Cold to moderate; a drier pattern for the Heartland


Cold to moderate; a drier pattern for the Heartland

An expansive cold outbreak will persist nearly nationwide, with warmer-than-normal weather mostly limited to the Southeast and Far West. Late in the week, however, cool air will arrive across the Southeast, while warmth will expand eastward across the western U.S.

Meanwhile, a slow-moving storm system will cross the southwestern and south-central U.S.

The storm will generate significant, early-season snow across southern sections of the Rockies and High Plains, as well as 2 to 5 inches of rain across the southeastern Plains, aiding winter wheat and easing wildfire concerns.

During the mid- to late-week period, the interaction between the storm system and Tropical Storm Zeta could lead to additional heavy rain across the South. Zeta should reach the central Gulf Coast region of the U.S. as a hurricane or strong tropical storm late Wednesday or early Thursday.

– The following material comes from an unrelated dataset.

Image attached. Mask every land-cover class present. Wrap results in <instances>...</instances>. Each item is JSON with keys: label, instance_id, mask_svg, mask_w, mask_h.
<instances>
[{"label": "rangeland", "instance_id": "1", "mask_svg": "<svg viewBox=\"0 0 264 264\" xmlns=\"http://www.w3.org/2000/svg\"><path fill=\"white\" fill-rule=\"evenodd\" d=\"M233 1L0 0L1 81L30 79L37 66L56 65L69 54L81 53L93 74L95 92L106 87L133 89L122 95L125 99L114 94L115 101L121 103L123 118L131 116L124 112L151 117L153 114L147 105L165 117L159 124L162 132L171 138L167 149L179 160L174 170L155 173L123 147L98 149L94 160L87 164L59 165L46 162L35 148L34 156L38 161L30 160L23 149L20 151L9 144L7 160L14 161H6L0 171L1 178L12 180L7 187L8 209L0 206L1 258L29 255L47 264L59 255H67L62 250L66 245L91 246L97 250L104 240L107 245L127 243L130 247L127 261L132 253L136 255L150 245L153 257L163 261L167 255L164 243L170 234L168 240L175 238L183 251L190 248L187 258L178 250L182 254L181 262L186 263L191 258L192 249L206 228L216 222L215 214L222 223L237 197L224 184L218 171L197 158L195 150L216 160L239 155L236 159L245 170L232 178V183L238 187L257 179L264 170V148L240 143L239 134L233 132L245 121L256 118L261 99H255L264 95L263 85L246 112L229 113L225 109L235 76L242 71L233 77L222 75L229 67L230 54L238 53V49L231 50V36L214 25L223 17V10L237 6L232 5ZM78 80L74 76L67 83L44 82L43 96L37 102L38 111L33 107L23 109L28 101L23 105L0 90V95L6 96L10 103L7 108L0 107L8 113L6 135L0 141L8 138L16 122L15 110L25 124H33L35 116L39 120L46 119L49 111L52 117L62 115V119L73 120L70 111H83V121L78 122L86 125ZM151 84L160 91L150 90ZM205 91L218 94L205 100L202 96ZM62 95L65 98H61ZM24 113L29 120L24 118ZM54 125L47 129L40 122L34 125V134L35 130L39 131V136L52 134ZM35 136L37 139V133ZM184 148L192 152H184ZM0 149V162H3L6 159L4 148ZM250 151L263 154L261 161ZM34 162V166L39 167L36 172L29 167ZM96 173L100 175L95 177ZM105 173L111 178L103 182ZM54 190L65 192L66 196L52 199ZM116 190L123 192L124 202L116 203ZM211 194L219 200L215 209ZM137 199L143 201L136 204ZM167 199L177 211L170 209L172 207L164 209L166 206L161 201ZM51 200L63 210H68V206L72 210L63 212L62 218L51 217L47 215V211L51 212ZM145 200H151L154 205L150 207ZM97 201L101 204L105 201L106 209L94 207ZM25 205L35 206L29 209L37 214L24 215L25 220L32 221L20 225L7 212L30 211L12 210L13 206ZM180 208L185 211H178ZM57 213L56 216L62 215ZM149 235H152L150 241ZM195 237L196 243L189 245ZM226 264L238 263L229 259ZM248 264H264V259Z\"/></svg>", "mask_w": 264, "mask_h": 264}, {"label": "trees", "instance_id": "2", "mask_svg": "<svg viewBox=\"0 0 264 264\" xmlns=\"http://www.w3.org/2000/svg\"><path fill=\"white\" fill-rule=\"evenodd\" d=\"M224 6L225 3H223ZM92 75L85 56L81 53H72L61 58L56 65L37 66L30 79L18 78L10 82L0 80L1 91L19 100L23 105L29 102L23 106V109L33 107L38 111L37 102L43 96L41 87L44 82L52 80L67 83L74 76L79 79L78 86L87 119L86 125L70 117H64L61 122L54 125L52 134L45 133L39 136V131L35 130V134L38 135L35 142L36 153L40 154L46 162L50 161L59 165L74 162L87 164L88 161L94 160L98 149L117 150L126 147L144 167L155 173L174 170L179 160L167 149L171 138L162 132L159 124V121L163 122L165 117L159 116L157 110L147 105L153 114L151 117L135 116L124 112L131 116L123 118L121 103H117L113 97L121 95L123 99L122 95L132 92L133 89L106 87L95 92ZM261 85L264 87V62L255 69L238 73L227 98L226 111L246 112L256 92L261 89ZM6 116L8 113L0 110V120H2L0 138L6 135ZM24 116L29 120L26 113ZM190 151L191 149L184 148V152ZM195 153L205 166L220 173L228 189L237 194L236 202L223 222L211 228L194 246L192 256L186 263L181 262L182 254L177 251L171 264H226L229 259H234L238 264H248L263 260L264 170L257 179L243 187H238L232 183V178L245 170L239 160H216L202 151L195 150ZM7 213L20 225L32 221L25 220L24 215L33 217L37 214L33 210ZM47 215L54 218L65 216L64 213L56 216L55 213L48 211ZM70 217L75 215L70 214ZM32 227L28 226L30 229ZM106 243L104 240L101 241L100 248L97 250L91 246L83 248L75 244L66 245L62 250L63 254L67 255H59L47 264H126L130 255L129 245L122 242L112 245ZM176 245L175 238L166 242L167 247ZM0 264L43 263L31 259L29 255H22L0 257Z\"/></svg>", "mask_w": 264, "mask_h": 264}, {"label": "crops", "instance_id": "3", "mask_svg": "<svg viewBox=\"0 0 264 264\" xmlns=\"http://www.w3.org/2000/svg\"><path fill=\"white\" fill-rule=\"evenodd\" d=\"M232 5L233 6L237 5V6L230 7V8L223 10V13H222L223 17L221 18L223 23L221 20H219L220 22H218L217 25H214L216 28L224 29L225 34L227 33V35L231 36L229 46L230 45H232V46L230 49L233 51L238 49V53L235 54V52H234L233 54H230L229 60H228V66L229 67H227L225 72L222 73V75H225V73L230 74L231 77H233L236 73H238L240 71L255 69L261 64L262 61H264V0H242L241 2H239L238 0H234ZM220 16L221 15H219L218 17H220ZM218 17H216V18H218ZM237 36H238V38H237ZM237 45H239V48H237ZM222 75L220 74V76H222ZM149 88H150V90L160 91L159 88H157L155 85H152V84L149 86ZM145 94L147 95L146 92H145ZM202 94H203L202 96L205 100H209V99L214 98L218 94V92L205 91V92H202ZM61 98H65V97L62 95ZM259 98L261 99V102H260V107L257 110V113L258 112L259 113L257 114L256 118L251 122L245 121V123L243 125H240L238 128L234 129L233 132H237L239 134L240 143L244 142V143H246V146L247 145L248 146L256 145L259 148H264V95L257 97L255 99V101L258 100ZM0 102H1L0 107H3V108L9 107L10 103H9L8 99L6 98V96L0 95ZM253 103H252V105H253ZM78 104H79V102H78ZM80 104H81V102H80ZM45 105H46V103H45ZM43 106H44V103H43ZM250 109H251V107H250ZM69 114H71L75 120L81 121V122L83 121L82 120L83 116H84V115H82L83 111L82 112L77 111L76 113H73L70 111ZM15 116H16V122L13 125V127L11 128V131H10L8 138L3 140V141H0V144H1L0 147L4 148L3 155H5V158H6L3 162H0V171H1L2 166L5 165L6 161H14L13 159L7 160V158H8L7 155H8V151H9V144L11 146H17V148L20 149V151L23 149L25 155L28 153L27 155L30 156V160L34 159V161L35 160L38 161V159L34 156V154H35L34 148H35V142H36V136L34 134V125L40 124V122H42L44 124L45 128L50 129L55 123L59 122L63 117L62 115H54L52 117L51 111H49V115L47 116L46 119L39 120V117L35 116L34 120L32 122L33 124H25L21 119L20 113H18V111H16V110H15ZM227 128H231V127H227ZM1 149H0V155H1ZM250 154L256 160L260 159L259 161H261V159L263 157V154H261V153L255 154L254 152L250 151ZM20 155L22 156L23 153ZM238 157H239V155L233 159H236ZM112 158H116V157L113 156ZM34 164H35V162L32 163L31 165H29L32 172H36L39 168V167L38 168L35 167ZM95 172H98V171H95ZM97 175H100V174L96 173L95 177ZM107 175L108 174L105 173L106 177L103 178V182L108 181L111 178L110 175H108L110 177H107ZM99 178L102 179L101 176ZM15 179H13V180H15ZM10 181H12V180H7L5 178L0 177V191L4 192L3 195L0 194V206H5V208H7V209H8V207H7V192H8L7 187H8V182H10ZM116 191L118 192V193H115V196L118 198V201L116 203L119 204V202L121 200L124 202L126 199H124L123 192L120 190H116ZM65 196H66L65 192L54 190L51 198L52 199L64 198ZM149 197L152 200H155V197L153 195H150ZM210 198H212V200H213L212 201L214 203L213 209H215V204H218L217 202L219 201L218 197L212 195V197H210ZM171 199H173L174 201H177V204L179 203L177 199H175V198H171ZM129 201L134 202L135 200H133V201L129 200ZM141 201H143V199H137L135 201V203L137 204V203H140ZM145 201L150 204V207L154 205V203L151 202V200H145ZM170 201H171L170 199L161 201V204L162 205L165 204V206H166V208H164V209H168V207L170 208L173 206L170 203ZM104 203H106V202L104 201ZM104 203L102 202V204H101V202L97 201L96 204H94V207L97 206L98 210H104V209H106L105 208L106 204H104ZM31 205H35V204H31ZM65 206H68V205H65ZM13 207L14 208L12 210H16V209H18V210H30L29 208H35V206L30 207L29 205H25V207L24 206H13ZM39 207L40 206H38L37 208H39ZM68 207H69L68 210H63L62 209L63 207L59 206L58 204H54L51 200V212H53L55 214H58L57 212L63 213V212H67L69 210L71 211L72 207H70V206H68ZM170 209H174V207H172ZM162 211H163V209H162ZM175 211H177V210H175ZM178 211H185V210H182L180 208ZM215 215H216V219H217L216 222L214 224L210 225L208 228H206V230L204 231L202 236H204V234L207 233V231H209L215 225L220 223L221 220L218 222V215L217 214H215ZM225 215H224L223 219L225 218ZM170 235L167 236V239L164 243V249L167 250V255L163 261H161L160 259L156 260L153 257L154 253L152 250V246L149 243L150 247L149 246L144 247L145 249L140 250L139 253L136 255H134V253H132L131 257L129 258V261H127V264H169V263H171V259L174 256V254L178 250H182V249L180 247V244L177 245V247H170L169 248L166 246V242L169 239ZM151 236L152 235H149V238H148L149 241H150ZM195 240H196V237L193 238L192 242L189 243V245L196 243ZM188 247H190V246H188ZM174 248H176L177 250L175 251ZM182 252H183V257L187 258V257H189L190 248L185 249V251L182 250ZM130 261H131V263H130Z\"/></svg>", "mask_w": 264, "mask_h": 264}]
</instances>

Elsewhere, mostly dry weather will prevail during the next 5 days from the Pacific Coast to the northern Plains and upper Midwest. The wildfire threat in California will only gradually diminish as winds slowly subside.

Looking ahead, the 6- to 10-day outlook calls for the likelihood of near- or below-normal temperatures in much of the South, East, and lower Midwest, while warmer-than-normal weather will prevail across Florida’s peninsula, the northern Plains, and the West.

Meanwhile, below-normal precipitation across most of the country should contrast with wetter-than-normal weather across Florida’s peninsula and the Pacific Northwest.